Hi AnxiousSeal95 ! Thank you for the parallel download feature you have added. We have tested it with ClearML 1.5.0 and it seems that it is not really helpful. For a big dataset the time it takes to download does not really changes with the new feature. We indeed can download several chunks in parallel, but it turns out that while N workers are downloading N chunks, downloading speed for each worker is N times less than for a consequent download. Since that most of the chunks have the same size, the download processes finish at the same time and parallel zip extraction process runs, again about N times slower than for a single worker mode. Such an approach does not seem to be the most efficient one. We discussed it with DepressedFish57 and we suggest you do it in another way. We propose to modify the approach as follows: 1) we download first chunk; 2) downloading of the second chunk starts at the same time when extraction of the first chunk begins. It will allow to download each chunk at the maximum possible speed and perform the CPU-dependent extraction processes in parallel, which will indeed enable to download out data faster.
ExcitedSeaurchin87 I took a quick look, dude this is awesome!!! Thank you 🤩
Hi DepressedFish57 clearml v1.5.0 (pip install clearml==1.5.0) is out with a fix for this issue 🙂
Let us know if it works as expected 😄
Hi DepressedFish57 AgitatedDove14 AnxiousSeal95 ! It's me again. I created a https://github.com/allegroai/clearml/pull/713 where I slightly changed the dataset loading code, ran some tests to estimate dataset loading times using the current and proposed approaches and tried to explain in detail the problem I see.
Hi DepressedFish57
In my case download each part takes ~5 second, and unzip ~15.

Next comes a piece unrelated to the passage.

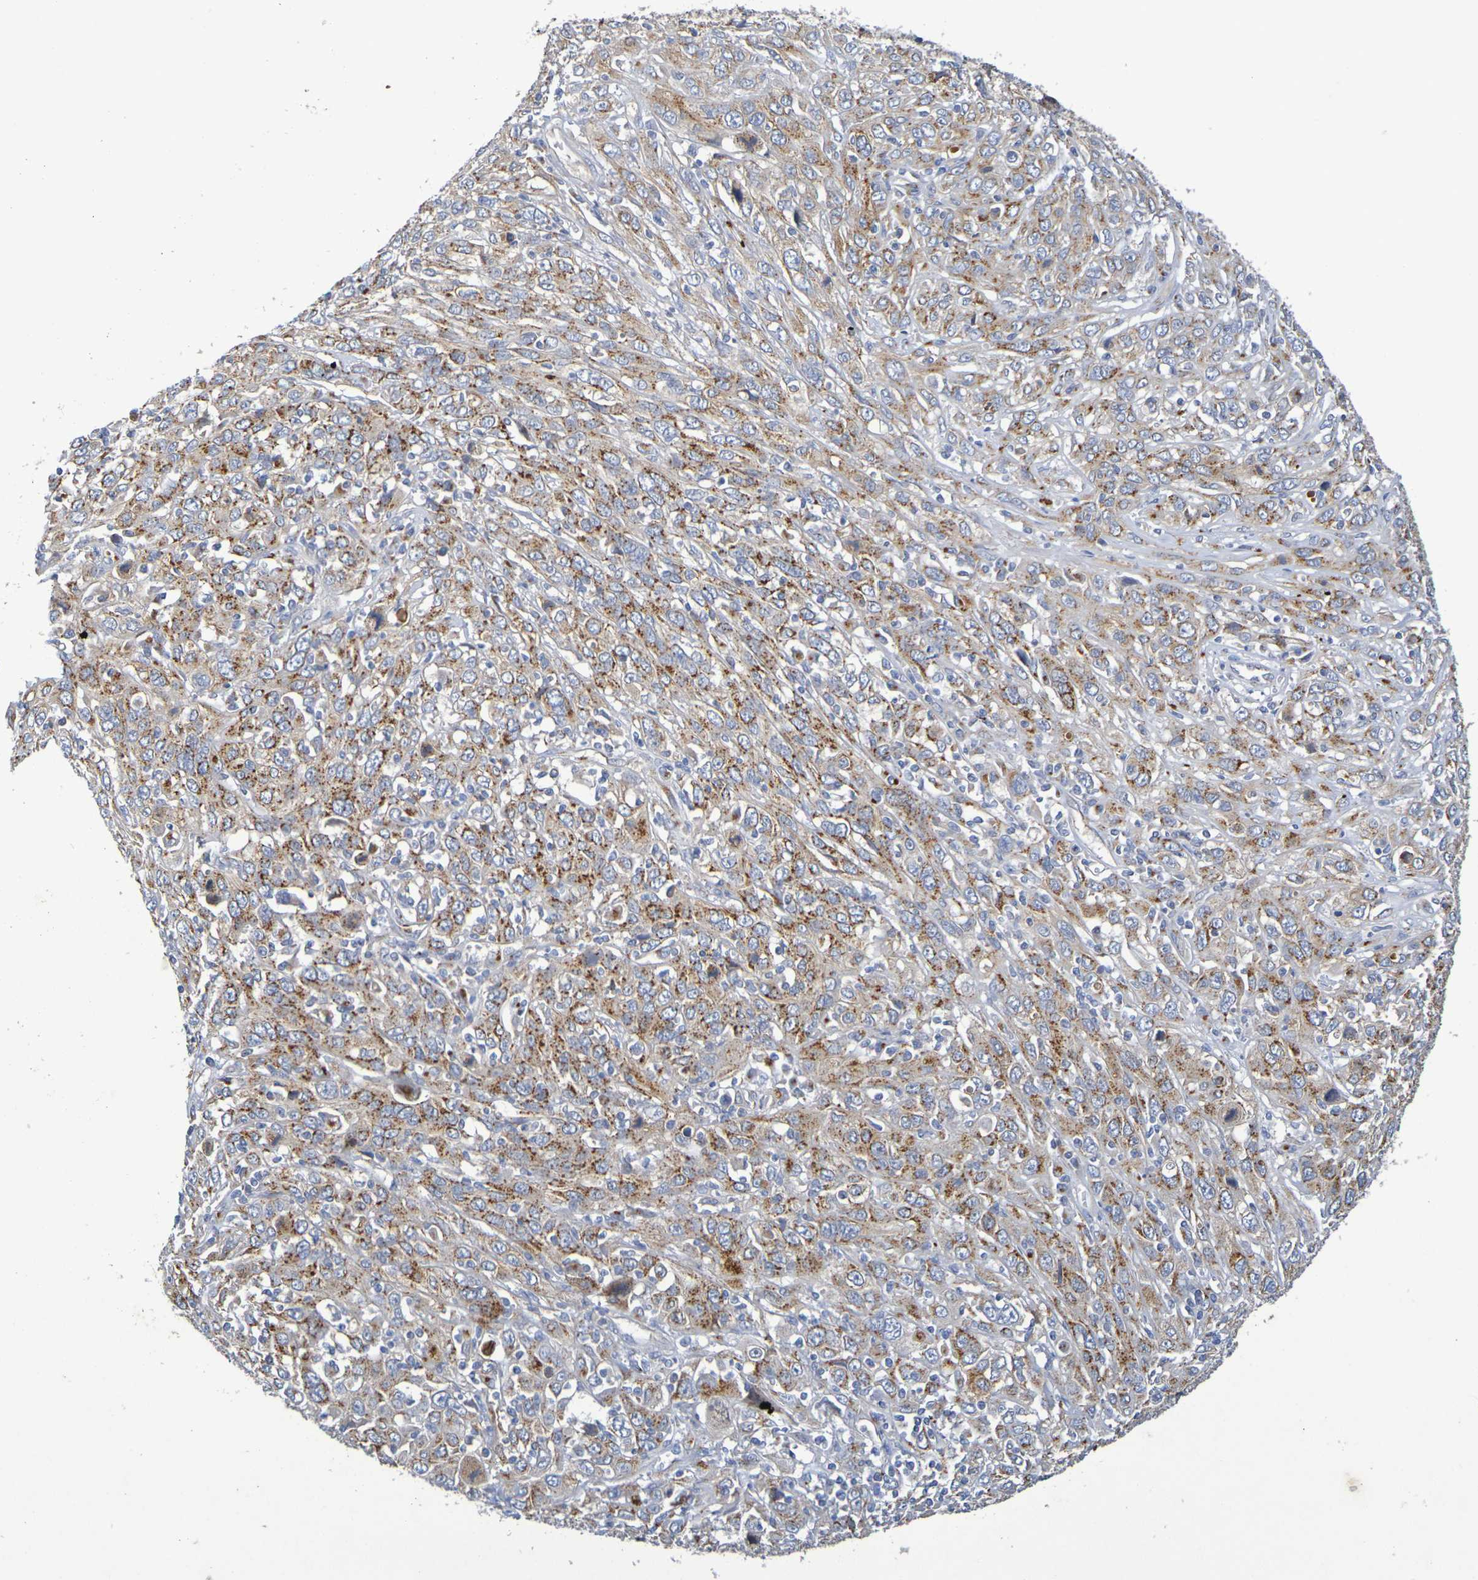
{"staining": {"intensity": "moderate", "quantity": ">75%", "location": "cytoplasmic/membranous"}, "tissue": "cervical cancer", "cell_type": "Tumor cells", "image_type": "cancer", "snomed": [{"axis": "morphology", "description": "Squamous cell carcinoma, NOS"}, {"axis": "topography", "description": "Cervix"}], "caption": "Moderate cytoplasmic/membranous protein expression is appreciated in about >75% of tumor cells in cervical cancer.", "gene": "DCP2", "patient": {"sex": "female", "age": 46}}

We run into that, and the new version will employ multithreading approach for the unzip (meaning the unzipping will happen in the background)

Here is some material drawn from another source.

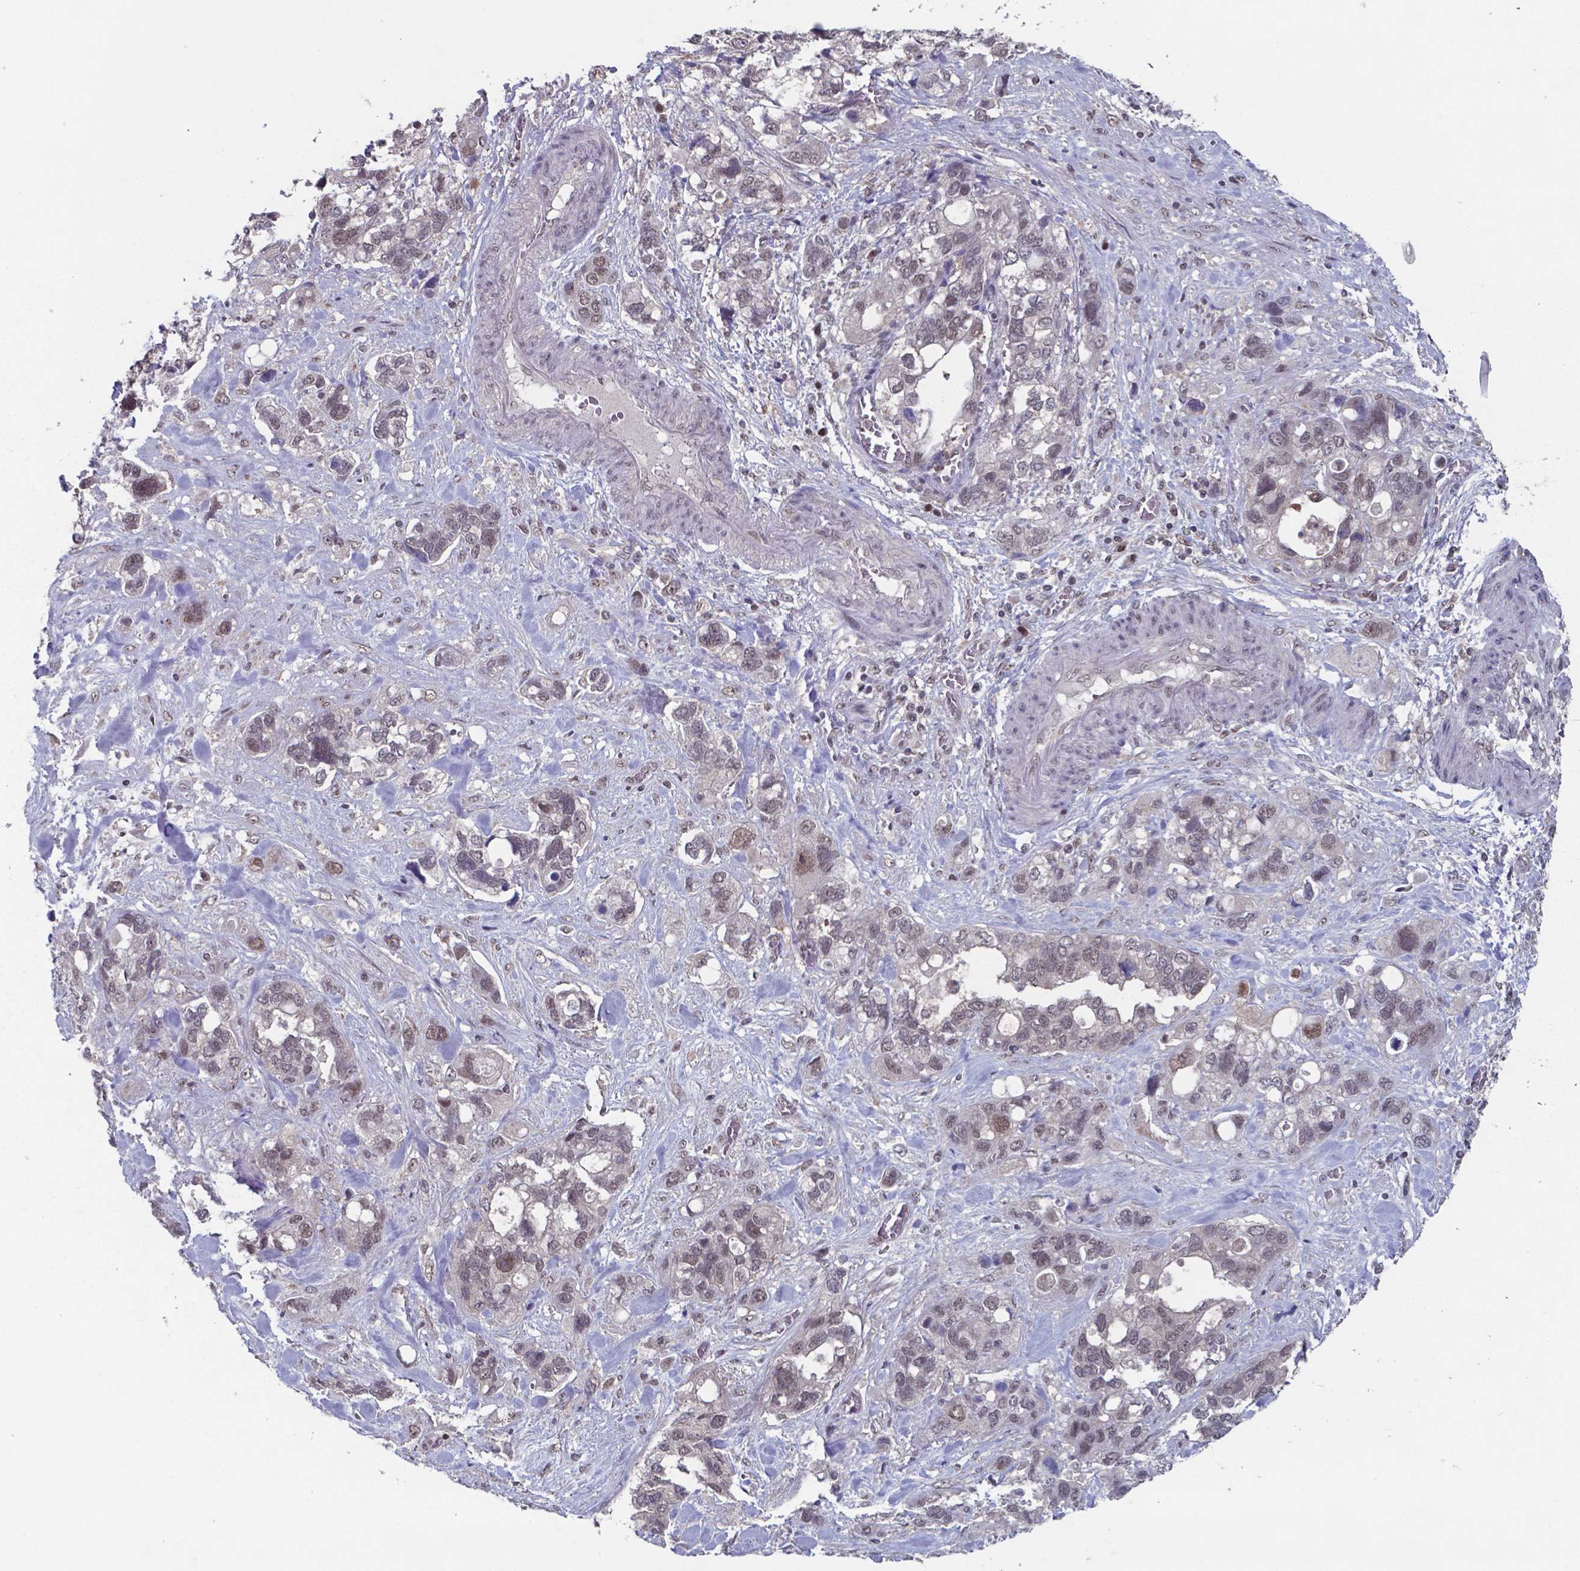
{"staining": {"intensity": "weak", "quantity": "25%-75%", "location": "nuclear"}, "tissue": "stomach cancer", "cell_type": "Tumor cells", "image_type": "cancer", "snomed": [{"axis": "morphology", "description": "Adenocarcinoma, NOS"}, {"axis": "topography", "description": "Stomach, upper"}], "caption": "Stomach cancer was stained to show a protein in brown. There is low levels of weak nuclear expression in about 25%-75% of tumor cells. (Brightfield microscopy of DAB IHC at high magnification).", "gene": "UBA1", "patient": {"sex": "female", "age": 81}}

Could you please point me to the piece of ClearML code related to the downloading process?
Dataset for storing splits to many parts, each around 500Mb. And when you called get_local_copy
it starts consistently download and unpack each part.
In my case download each part takes ~5 second, and unzip ~15.
Yes AgitatedDove14 , I mean multithreading. I did not quite understand your question about single Dataset version. Could you clarify the question for me, please?
At least from the logs I see in my terminal I assume that right now downloading works as on the scheme 2. This one:
. Could you clarify the question for me, please?
...
Could you please point me to the piece of ClearML code related to the downloading process?
I think I mean this part:
https://github.com/allegroai/clearml/blob/e3547cd89770c6d73f92d9a05696018957c3fd62/clearml/datasets/dataset.py#L2134
Here is the schemes of discussed variants (1. download process before ClearML 1.5.0; 2. current version; 3. proposed method). I hope they will be helpful.
Hi DepressedFish57 , as Martin said either the next version or the next-next version will have this feature 😄 We'll update here when it's out 🙂
ExcitedSeaurchin87 can I assume in parallel means threads ?
Also, is this a single Dataset version download? at least in theory option (3) is the new default in the latest clearml version. wdyt?
Or, we can download chunks in parallel, like we do it right now, but we have to prioritize the download of the earlier chunks to make extraction and downloading run in parallel.